• _What to work on_: Reproduce all of the data, making sure that no line differs from the original.

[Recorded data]
::::

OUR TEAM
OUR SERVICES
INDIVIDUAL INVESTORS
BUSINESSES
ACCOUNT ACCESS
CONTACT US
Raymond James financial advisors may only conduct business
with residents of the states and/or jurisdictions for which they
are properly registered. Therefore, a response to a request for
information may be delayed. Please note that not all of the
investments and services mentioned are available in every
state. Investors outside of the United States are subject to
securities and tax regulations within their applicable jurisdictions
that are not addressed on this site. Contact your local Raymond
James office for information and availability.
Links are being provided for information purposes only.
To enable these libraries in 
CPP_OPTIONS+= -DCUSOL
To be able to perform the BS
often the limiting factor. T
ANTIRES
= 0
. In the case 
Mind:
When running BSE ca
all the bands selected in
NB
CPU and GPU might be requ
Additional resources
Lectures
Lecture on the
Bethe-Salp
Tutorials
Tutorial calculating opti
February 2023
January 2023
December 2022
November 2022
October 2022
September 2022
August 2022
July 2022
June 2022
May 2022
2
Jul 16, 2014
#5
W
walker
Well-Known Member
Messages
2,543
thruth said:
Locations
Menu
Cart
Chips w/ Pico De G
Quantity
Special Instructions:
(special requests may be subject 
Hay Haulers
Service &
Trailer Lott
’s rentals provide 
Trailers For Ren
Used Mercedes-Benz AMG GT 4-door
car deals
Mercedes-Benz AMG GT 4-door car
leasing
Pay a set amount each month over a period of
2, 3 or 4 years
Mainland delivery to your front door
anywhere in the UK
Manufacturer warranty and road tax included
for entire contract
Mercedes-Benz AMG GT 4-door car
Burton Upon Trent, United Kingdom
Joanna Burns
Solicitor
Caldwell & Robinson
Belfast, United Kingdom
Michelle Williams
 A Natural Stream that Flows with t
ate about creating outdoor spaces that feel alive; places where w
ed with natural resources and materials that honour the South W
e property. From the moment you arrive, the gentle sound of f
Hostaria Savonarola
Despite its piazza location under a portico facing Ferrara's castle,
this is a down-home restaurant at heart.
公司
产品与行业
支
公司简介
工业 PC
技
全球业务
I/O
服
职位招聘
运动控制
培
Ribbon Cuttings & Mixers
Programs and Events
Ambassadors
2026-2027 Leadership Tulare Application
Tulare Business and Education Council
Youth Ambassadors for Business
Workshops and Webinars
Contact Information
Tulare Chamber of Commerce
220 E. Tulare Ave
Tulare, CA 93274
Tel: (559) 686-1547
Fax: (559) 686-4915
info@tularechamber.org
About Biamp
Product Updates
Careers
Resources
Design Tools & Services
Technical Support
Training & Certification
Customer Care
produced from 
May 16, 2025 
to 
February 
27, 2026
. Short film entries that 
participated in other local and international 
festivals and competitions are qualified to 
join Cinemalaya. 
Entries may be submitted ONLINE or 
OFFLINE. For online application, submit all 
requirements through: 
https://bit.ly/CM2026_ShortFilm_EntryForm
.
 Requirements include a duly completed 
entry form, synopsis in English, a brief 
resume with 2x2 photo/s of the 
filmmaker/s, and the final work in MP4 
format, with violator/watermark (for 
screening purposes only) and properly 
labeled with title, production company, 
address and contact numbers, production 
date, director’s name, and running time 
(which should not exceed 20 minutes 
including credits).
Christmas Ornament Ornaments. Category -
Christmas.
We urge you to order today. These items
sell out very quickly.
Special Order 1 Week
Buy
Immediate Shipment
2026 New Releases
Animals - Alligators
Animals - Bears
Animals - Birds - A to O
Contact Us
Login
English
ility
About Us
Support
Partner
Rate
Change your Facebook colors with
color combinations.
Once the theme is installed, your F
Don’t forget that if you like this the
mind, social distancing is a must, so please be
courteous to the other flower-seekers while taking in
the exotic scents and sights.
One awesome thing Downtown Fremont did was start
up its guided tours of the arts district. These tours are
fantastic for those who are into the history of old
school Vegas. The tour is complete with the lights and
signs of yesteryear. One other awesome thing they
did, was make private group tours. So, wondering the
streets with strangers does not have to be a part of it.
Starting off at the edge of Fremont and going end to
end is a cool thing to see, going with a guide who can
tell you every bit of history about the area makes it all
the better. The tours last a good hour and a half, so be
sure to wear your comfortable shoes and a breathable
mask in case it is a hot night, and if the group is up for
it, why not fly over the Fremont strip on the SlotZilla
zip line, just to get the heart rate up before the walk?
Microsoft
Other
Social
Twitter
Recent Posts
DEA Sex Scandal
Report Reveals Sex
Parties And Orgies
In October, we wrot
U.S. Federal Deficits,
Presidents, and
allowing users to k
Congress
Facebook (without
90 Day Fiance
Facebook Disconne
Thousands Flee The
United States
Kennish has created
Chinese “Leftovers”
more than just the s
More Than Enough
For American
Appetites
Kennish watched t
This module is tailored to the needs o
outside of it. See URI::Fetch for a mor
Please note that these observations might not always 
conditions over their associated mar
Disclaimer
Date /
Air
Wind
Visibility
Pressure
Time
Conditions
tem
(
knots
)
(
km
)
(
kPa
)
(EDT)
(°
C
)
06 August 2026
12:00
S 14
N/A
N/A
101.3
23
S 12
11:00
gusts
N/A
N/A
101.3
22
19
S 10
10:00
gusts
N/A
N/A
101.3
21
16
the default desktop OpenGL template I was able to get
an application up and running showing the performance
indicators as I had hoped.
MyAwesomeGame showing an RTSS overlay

::::

• _Answer to this exercise_:
OUR TEAM
OUR SERVICES
INDIVIDUAL INVESTORS
BUSINESSES
ACCOUNT ACCESS
CONTACT US
Raymond James financial advisors may only conduct business
with residents of the states and/or jurisdictions for which they
are properly registered. Therefore, a response to a request for
information may be delayed. Please note that not all of the
investments and services mentioned are available in every
state. Investors outside of the United States are subject to
securities and tax regulations within their applicable jurisdictions
that are not addressed on this site. Contact your local Raymond
James office for information and availability.
Links are being provided for information purposes only.
To enable these libraries in 
CPP_OPTIONS+= -DCUSOL
To be able to perform the BS
often the limiting factor. T
ANTIRES
= 0
. In the case 
Mind:
When running BSE ca
all the bands selected in
NB
CPU and GPU might be requ
Additional resources
Lectures
Lecture on the
Bethe-Salp
Tutorials
Tutorial calculating opti
February 2023
January 2023
December 2022
November 2022
October 2022
September 2022
August 2022
July 2022
June 2022
May 2022
2
Jul 16, 2014
#5
W
walker
Well-Known Member
Messages
2,543
thruth said:
Locations
Menu
Cart
Chips w/ Pico De G
Quantity
Special Instructions:
(special requests may be subject 
Hay Haulers
Service &
Trailer Lott
’s rentals provide 
Trailers For Ren
Used Mercedes-Benz AMG GT 4-door
car deals
Mercedes-Benz AMG GT 4-door car
leasing
Pay a set amount each month over a period of
2, 3 or 4 years
Mainland delivery to your front door
anywhere in the UK
Manufacturer warranty and road tax included
for entire contract
Mercedes-Benz AMG GT 4-door car
Burton Upon Trent, United Kingdom
Joanna Burns
Solicitor
Caldwell & Robinson
Belfast, United Kingdom
Michelle Williams
 A Natural Stream that Flows with t
ate about creating outdoor spaces that feel alive; places where w
ed with natural resources and materials that honour the South W
e property. From the moment you arrive, the gentle sound of f
Hostaria Savonarola
Despite its piazza location under a portico facing Ferrara's castle,
this is a down-home restaurant at heart.
公司
产品与行业
支
公司简介
工业 PC
技
全球业务
I/O
服
职位招聘
运动控制
培
Ribbon Cuttings & Mixers
Programs and Events
Ambassadors
2026-2027 Leadership Tulare Application
Tulare Business and Education Council
Youth Ambassadors for Business
Workshops and Webinars
Contact Information
Tulare Chamber of Commerce
220 E. Tulare Ave
Tulare, CA 93274
Tel: (559) 686-1547
Fax: (559) 686-4915
info@tularechamber.org
About Biamp
Product Updates
Careers
Resources
Design Tools & Services
Technical Support
Training & Certification
Customer Care
produced from 
May 16, 2025 
to 
February 
27, 2026
. Short film entries that 
participated in other local and international 
festivals and competitions are qualified to 
join Cinemalaya. 
Entries may be submitted ONLINE or 
OFFLINE. For online application, submit all 
requirements through: 
https://bit.ly/CM2026_ShortFilm_EntryForm
.
 Requirements include a duly completed 
entry form, synopsis in English, a brief 
resume with 2x2 photo/s of the 
filmmaker/s, and the final work in MP4 
format, with violator/watermark (for 
screening purposes only) and properly 
labeled with title, production company, 
address and contact numbers, production 
date, director’s name, and running time 
(which should not exceed 20 minutes 
including credits).
Christmas Ornament Ornaments. Category -
Christmas.
We urge you to order today. These items
sell out very quickly.
Special Order 1 Week
Buy
Immediate Shipment
2026 New Releases
Animals - Alligators
Animals - Bears
Animals - Birds - A to O
Contact Us
Login
English
ility
About Us
Support
Partner
Rate
Change your Facebook colors with
color combinations.
Once the theme is installed, your F
Don’t forget that if you like this the
mind, social distancing is a must, so please be
courteous to the other flower-seekers while taking in
the exotic scents and sights.
One awesome thing Downtown Fremont did was start
up its guided tours of the arts district. These tours are
fantastic for those who are into the history of old
school Vegas. The tour is complete with the lights and
signs of yesteryear. One other awesome thing they
did, was make private group tours. So, wondering the
streets with strangers does not have to be a part of it.
Starting off at the edge of Fremont and going end to
end is a cool thing to see, going with a guide who can
tell you every bit of history about the area makes it all
the better. The tours last a good hour and a half, so be
sure to wear your comfortable shoes and a breathable
mask in case it is a hot night, and if the group is up for
it, why not fly over the Fremont strip on the SlotZilla
zip line, just to get the heart rate up before the walk?
Microsoft
Other
Social
Twitter
Recent Posts
DEA Sex Scandal
Report Reveals Sex
Parties And Orgies
In October, we wrot
U.S. Federal Deficits,
Presidents, and
allowing users to k
Congress
Facebook (without
90 Day Fiance
Facebook Disconne
Thousands Flee The
United States
Kennish has created
Chinese “Leftovers”
more than just the s
More Than Enough
For American
Appetites
Kennish watched t
This module is tailored to the needs o
outside of it. See URI::Fetch for a mor
Please note that these observations might not always 
conditions over their associated mar
Disclaimer
Date /
Air
Wind
Visibility
Pressure
Time
Conditions
tem
(
knots
)
(
km
)
(
kPa
)
(EDT)
(°
C
)
06 August 2026
12:00
S 14
N/A
N/A
101.3
23
S 12
11:00
gusts
N/A
N/A
101.3
22
19
S 10
10:00
gusts
N/A
N/A
101.3
21
16
the default desktop OpenGL template I was able to get
an application up and running showing the performance
indicators as I had hoped.
MyAwesomeGame showing an RTSS overlay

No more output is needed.